Key Initiative Of ‘No Child’ Under Federal Investigation: Officials Profited From Reading First Program
By Amit R. Paley
Washington Post Staff Writer
Saturday, April 21, 2007; A01
The Justice Department is conducting a probe of a $6 billion reading initiative at the center of President Bush’s No Child Left Behind law, another blow to a program besieged by allegations of financial conflicts of interest and cronyism, people familiar with the matter said yesterday.
The disclosure came as a congressional hearing revealed how people implementing the $1 billion-a-year Reading First program made at least $1 million off textbooks and tests toward which the federal government steered states.
“That sounds like a criminal enterprise to me,” said Rep. George Miller (D-Calif.), chairman of the House education committee, which held a five-hour investigative hearing. “You don’t get to override the law,” he angrily told a panel of Reading First officials. “But the fact of the matter is that you did.”
The Education Department’s inspector general, John P. Higgins Jr., said he has made several referrals to the Justice Department about the five-year-old program, which provides grants to improve reading for children in kindergarten through third grade.
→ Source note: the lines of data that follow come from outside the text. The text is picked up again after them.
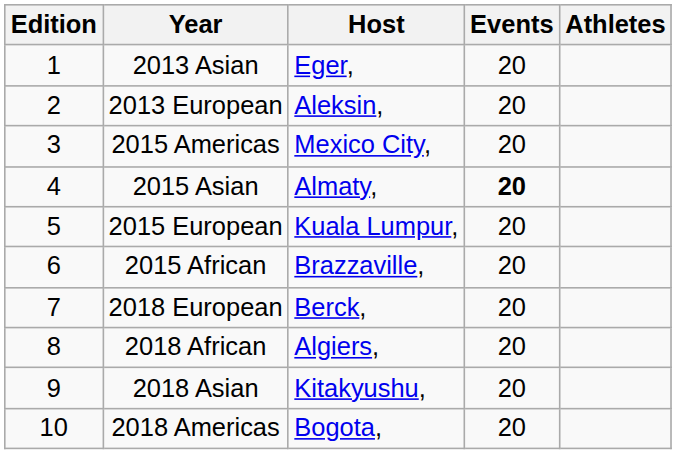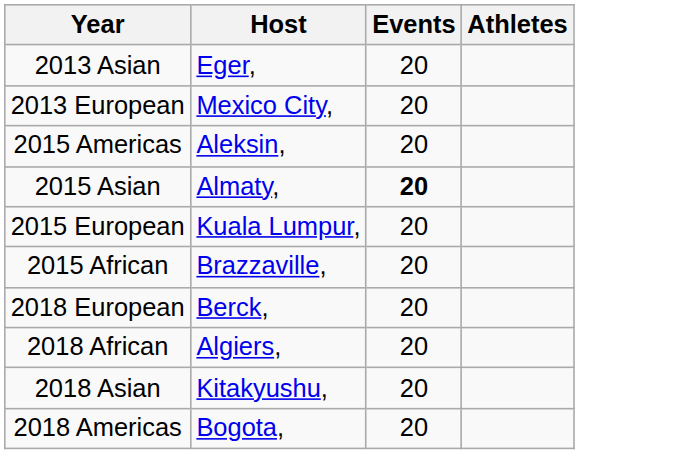- column: Edition | 1 | 2 | 3 | 4 | 5 | 6 | 7 | 8 | 9 | 10
2013 European | Host: Aleksin, -> Mexico City,
2015 Americas | Host: Mexico City, -> Aleksin,
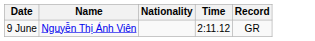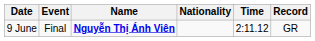+ column: Event | Final
9 June | Name: normal -> bold
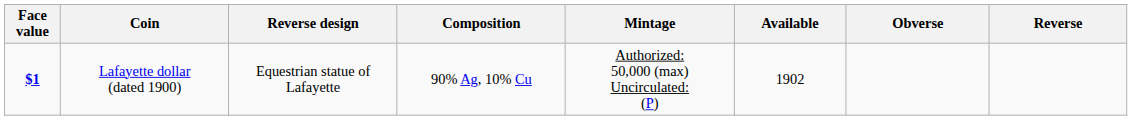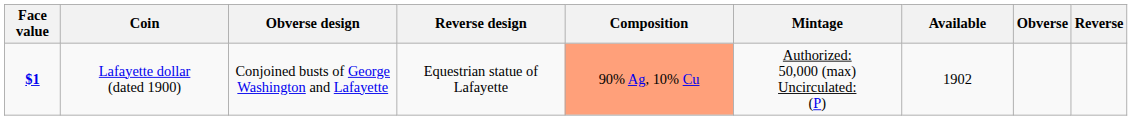+ column: Obverse design | Conjoined busts of George Washington and Lafayette
Lafayette dollar (dated 1900) | Composition: no background -> lightsalmon background
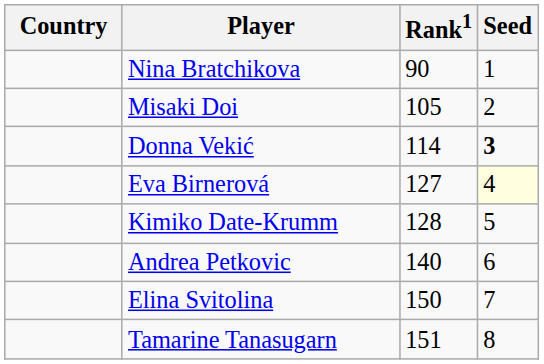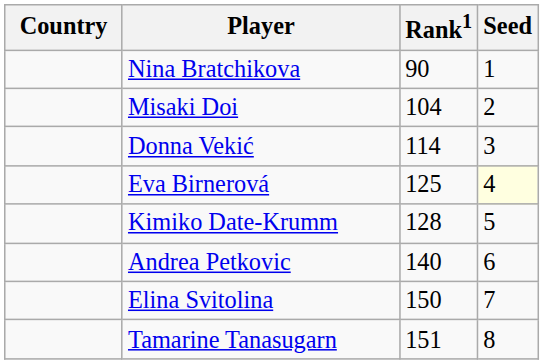Misaki Doi | Rank1: 105 -> 104
Donna Vekić | Seed: bold -> normal
Eva Birnerová | Rank1: 127 -> 125
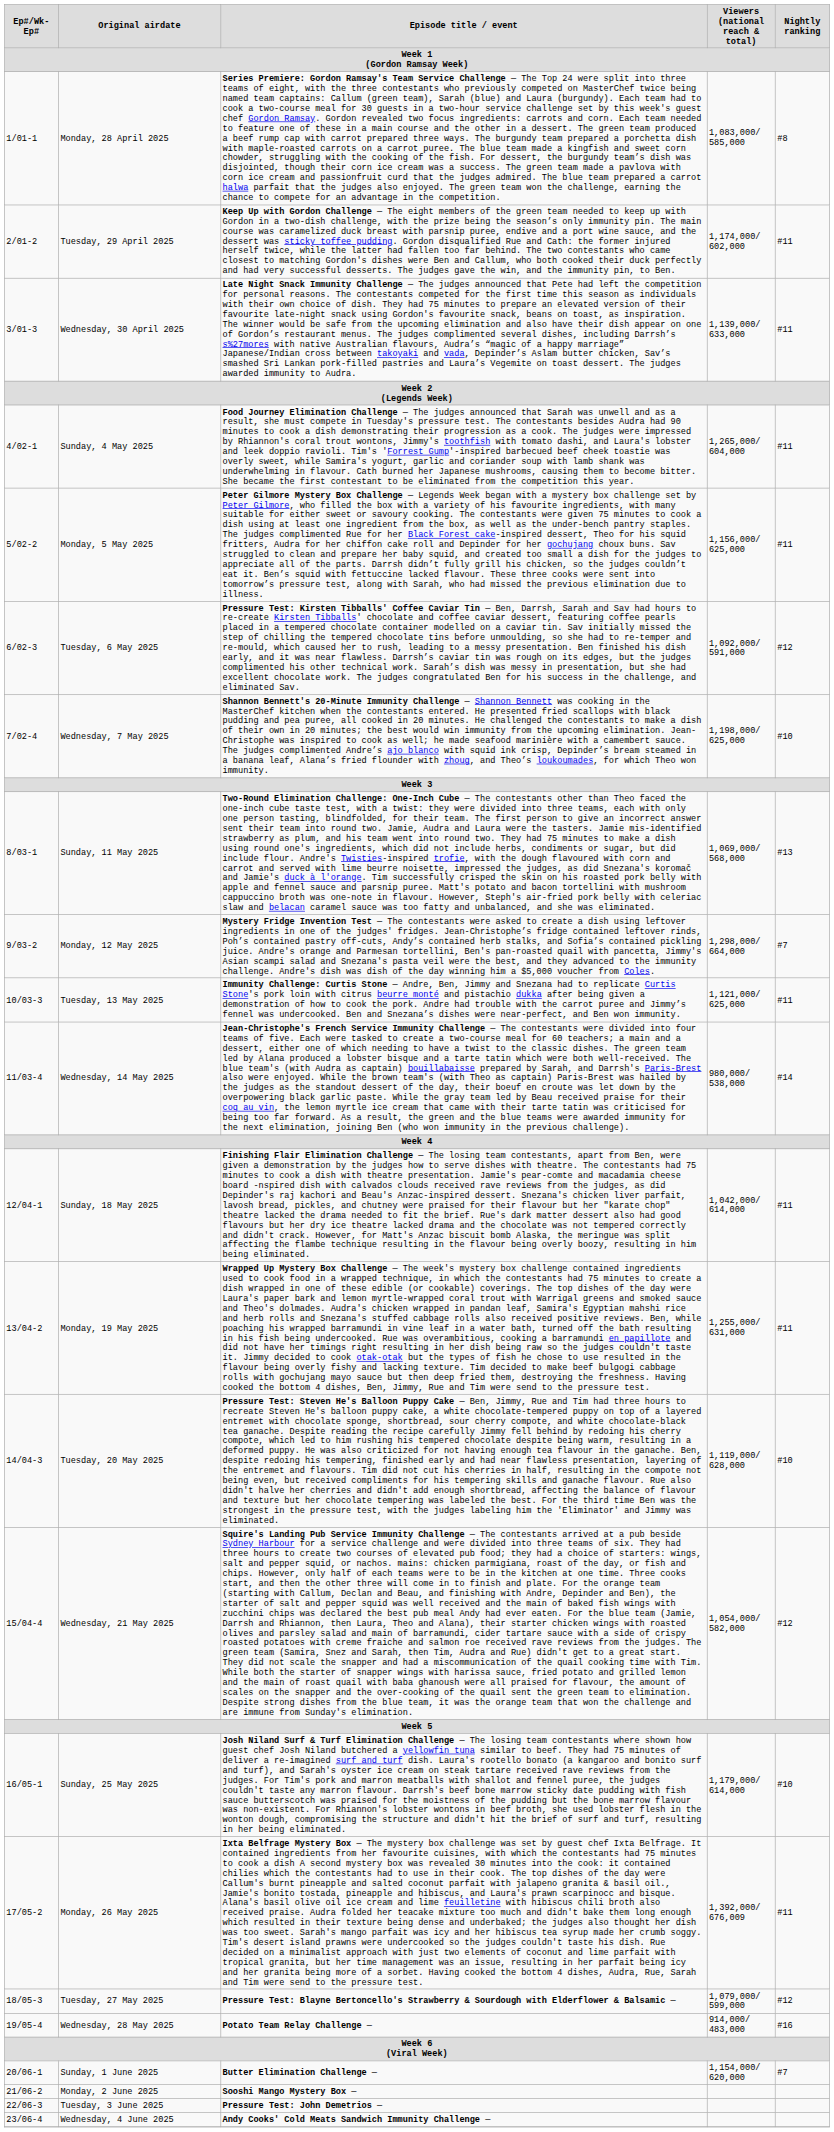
Higgins declined to offer more specifics, but Christopher J. Doherty, former director of Reading First, said in an interview that he was questioned by Justice officials in November. The civil division of the U.S. attorney’s office for the District, which can bring criminal charges, is reviewing the matter.
Doherty, one of the two Education Department employees who oversaw the initiative, acknowledged yesterday that his wife had worked for a decade as a paid consultant for a reading program, Direct Instruction, that investigators said he improperly tried to force schools to use. He repeatedly failed to disclose the conflict on financial disclosure forms.
“I’m very proud of this program and my role in this program,” Doherty said in the interview. “I think it’s been implemented in accordance with the law.”
The management of Reading First has come under attacks from members of both parties. Federal investigators say program officials improperly forced states to use certain tests and textbooks created by those officials.